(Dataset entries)
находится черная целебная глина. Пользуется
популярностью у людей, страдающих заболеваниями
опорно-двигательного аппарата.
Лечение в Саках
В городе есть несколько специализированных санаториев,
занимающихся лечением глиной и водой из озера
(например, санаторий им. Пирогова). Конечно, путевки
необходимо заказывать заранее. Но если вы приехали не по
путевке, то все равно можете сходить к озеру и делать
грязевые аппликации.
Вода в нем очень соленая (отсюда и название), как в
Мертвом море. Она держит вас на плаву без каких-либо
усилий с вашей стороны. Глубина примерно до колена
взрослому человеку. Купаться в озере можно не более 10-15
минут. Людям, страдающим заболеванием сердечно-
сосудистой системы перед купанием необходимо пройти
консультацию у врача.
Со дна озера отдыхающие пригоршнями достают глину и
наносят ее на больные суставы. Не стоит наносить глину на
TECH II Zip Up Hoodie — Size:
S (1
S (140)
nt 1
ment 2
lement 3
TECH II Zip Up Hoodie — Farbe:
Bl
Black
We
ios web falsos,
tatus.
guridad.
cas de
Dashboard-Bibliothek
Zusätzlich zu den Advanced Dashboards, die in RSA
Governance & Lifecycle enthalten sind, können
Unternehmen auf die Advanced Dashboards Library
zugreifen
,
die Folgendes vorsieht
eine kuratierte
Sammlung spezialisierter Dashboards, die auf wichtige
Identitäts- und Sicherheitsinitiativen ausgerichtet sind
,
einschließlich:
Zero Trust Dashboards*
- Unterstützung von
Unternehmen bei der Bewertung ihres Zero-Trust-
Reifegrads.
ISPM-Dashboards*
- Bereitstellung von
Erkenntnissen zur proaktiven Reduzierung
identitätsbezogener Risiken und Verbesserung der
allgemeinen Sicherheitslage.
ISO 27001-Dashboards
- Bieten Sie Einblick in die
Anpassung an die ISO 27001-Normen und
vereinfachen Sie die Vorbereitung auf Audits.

Task prompt
Beginning with the line that contains "консультацию у врача.", repeat every line through the end of the records and nothing more.

Result for this task
консультацию у врача.
Со дна озера отдыхающие пригоршнями достают глину и
наносят ее на больные суставы. Не стоит наносить глину на
TECH II Zip Up Hoodie — Size:
S (1
S (140)
nt 1
ment 2
lement 3
TECH II Zip Up Hoodie — Farbe:
Bl
Black
We
ios web falsos,
tatus.
guridad.
cas de
Dashboard-Bibliothek
Zusätzlich zu den Advanced Dashboards, die in RSA
Governance & Lifecycle enthalten sind, können
Unternehmen auf die Advanced Dashboards Library
zugreifen
,
die Folgendes vorsieht
eine kuratierte
Sammlung spezialisierter Dashboards, die auf wichtige
Identitäts- und Sicherheitsinitiativen ausgerichtet sind
,
einschließlich:
Zero Trust Dashboards*
- Unterstützung von
Unternehmen bei der Bewertung ihres Zero-Trust-
Reifegrads.
ISPM-Dashboards*
- Bereitstellung von
Erkenntnissen zur proaktiven Reduzierung
identitätsbezogener Risiken und Verbesserung der
allgemeinen Sicherheitslage.
ISO 27001-Dashboards
- Bieten Sie Einblick in die
Anpassung an die ISO 27001-Normen und
vereinfachen Sie die Vorbereitung auf Audits.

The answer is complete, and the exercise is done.